Nella casa del Padre
non si tiene la contabilità
di Rubem Alves

Per tornare a Dio, è necessario dimenticare, dimenticare molto, cancellare quello che abbiamo imparato, grattare i colori… Coloro che non hanno perduto la memoria del mistero proveranno orrore davanti a questa nuova sfida umana. Sporgeranno denunce. C’è stato, infatti, chi ha gridato che Dio è morto […]. Ha gridato che noi siamo gli assassini di Dio. Fu accusato di ateismo. Ma ciò che voleva, in realtà, era rompere quelle maschere per contemplare di nuovo il mistero infinito. Anche Gesù si è comportato così: «Avete udito che è stato detto, ma io vi dico…». Il dio dipinto sulle pareti del tempio non era lo stesso che Gesù vedeva. Il dio del quale parlava era orrendo per le persone per bene, difensori dei buoni costumi. Egli diceva che le prostitute sarebbero entrate nel regno dei cieli prima degli uomini pii. Che i beati erano sepolcri vuoti: bianchi fuori, puzzolenti dentro. Che l’amore vale più della legge. Che i bambini sono più vicini a Dio degli adulti. Che Dio non ha bisogno di luoghi sacri, dal momento che ogni essere umano è un altare, non importa dove egli si trovi.

Egli raccontava storie in maniera pacifica. Ad una di queste, i pittori delle pareti hanno dato il nome di «parabola del figliol prodigo». Narra la storia di un padre e di due figli.
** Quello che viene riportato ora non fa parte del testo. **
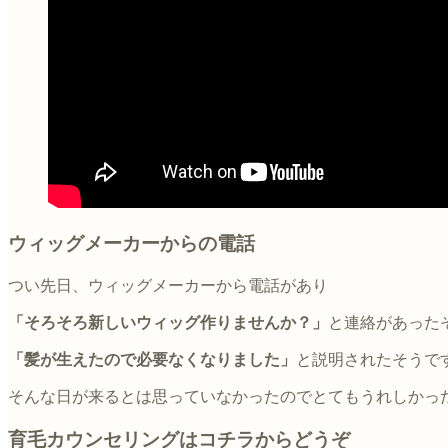
ウィッグメーカーからの電話
つい先日、ウィッグメーカーから電話があり
「そろそろ新しいウィッグ作りませんか？」
と連絡があった
「髪が生えたので必要なくなりました」
と説明されたそうで
そんな日が来るとは思っていなかったのでとてもうれしかっ
育毛カウンセリングはコチラからどうぞ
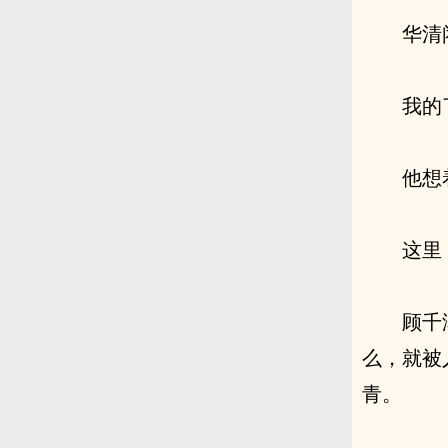
华清
我的
他想
这里
顾千
么，就被
青。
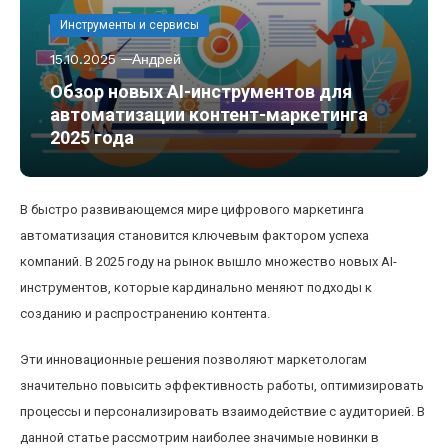
Инструменты и сервисы
15.10.2025
Андрей
Обзор новых AI-инструментов для
автоматизации контент-маркетинга
2025 года
В быстро развивающемся мире цифрового маркетинга
автоматизация становится ключевым фактором успеха
компаний. В 2025 году на рынок вышло множество новых AI-
инструментов, которые кардинально меняют подходы к
созданию и распространению контента.
Эти инновационные решения позволяют маркетологам
значительно повысить эффективность работы, оптимизировать
процессы и персонализировать взаимодействие с аудиторией. В
данной статье рассмотрим наиболее значимые новинки в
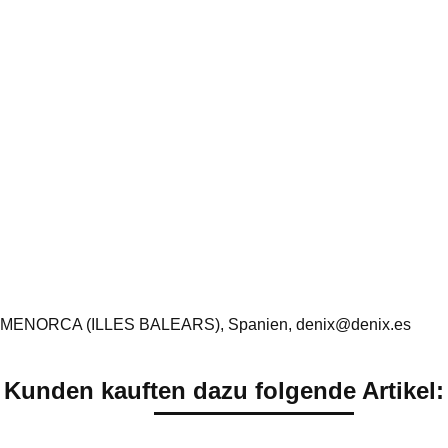
 MENORCA (ILLES BALEARS), Spanien, denix@denix.es
Kunden kauften dazu folgende Artikel:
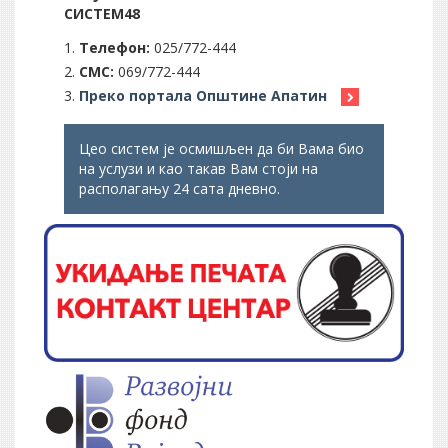
СИСТЕМ48
Телефон:
025/772-444
СМС:
069/772-444
Преко портала Општине Апатин
Цео систем је осмишљен да би Вама био
на услузи и као такав Вам стоји на
располагању 24 сата дневно.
Uno di loro, il maggiore, era pieno di certezze, ligio al dovere, lavoratore. L’altro, il minore, era un mascalzone e uno spendaccione. 
...
Gesù dipinge un volto di Dio che la saggezza umana non può capire. Egli non tiene la contabilità. Non fa la somma delle virtù e dei peccati. Così è l’amore. Non ha un perché. Esiste senza ragioni. Ama perché ama. Non tiene la contabilità né del male né del bene. Con un Dio così, l’universo diventa più pacifico. E le paure se ne vanno. Ecco un titolo adatto alla parabola: «un padre che non sa sommare». Oppure: «un padre che non ha memoria…».